Ainsi, avec sa mort, disparaissait la maison souveraine de Baugé, entièrement absorbée avec ses possessions dans la maison de Savoie qui accédait ainsi à la Saône, ce qu’elle recherchait depuis longtemps.

Désormais, et à nouveau pour trois siècles, la Bresse allait s’infléchir vers l’est, vers ses nouveaux maîtres, les princes de Savoie.

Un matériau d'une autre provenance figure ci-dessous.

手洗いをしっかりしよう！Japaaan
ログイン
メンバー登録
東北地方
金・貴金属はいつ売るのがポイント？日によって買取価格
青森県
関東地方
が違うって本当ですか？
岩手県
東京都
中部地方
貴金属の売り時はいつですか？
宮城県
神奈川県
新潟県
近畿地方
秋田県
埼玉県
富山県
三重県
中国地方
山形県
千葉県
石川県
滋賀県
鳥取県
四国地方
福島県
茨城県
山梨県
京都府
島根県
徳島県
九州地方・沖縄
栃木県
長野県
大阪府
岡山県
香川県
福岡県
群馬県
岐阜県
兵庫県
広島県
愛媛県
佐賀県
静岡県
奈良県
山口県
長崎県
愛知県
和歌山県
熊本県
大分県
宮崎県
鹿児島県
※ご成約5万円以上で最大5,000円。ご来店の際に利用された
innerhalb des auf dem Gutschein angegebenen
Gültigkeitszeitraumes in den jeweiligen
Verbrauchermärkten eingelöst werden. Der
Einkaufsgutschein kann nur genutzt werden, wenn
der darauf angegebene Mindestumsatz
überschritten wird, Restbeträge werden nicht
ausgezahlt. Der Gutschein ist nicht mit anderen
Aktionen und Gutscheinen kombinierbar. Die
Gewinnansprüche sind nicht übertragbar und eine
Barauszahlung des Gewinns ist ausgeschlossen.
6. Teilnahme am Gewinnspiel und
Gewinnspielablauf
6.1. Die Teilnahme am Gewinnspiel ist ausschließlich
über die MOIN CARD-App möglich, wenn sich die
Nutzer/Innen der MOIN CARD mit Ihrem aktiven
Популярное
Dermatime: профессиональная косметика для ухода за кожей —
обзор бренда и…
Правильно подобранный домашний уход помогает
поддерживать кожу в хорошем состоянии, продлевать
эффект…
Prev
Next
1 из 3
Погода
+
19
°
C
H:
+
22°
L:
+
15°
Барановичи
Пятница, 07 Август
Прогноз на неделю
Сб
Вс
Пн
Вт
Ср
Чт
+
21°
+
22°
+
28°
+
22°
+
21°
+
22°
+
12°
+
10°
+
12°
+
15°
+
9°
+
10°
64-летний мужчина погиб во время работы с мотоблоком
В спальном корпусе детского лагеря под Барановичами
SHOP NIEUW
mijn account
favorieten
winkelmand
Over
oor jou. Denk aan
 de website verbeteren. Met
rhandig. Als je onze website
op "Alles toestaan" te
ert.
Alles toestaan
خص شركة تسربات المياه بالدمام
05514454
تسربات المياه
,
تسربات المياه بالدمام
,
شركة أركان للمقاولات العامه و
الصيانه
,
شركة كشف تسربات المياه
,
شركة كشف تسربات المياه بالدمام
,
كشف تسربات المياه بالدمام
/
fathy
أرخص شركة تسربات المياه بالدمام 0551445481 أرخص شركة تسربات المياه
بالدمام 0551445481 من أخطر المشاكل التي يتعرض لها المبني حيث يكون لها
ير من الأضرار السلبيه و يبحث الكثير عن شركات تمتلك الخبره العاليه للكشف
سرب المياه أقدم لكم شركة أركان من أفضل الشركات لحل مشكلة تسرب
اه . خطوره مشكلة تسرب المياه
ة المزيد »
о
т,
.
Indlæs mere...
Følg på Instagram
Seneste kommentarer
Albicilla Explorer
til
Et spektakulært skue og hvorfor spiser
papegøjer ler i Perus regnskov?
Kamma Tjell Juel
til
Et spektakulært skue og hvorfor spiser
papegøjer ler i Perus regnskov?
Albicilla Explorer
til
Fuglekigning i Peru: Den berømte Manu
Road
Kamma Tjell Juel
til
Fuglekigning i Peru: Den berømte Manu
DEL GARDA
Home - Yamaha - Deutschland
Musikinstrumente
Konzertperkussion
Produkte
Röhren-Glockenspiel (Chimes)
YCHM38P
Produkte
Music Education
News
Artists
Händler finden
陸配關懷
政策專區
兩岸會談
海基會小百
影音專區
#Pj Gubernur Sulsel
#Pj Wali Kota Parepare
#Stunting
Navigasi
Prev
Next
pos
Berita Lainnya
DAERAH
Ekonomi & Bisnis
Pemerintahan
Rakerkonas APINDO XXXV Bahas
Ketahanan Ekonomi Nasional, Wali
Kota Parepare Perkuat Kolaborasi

De ce fait, la capitale des sires subit une rapide perte d’influence au profit de Bourg, mieux centré et situé plus près de Chambéry, la capitale des princes de Savoie.

En 1323, l’année de sa mort, Amédée V, confirma les franchises accordées à Pont-de-Vaux par Guy et Reynald en ces termes:

« Nous, Amédée de Savoie, seigneur de Baugé, faisons savoir à tous présens et à venir, que nos fidèles et bien-aimés bourgeois et habitans de notre ville de Pont-de-Vaux, nous ont humblement supplié de daigner confirmer les franchises, libertés, privilèges et immunités à eux accordés par nos très-chers seigneurs de Baugé, de glorieuse mémoire;… nous confirmons leurs franchises et privilèges, et voulons que eux et leurs descendans en jouissent… »

L’œuvre des sires n’était donc pas effacée. Mais surtout, ils avaient donné naissance, en l’unifiant, à une province: la Bresse, notre Bresse. Cette province devait subsister après eux, tant sous les comtes puis les ducs de Savoie, que sous la monarchie française à partir de 1601, et jusqu’à la Révolution qui remplaça les anciennes provinces par les départements.

J’espère que tout cela vous aura convaincu, et ce sera ma conclusion, que cette famille de Baugé méritait bien d’être tirée de l’oubli.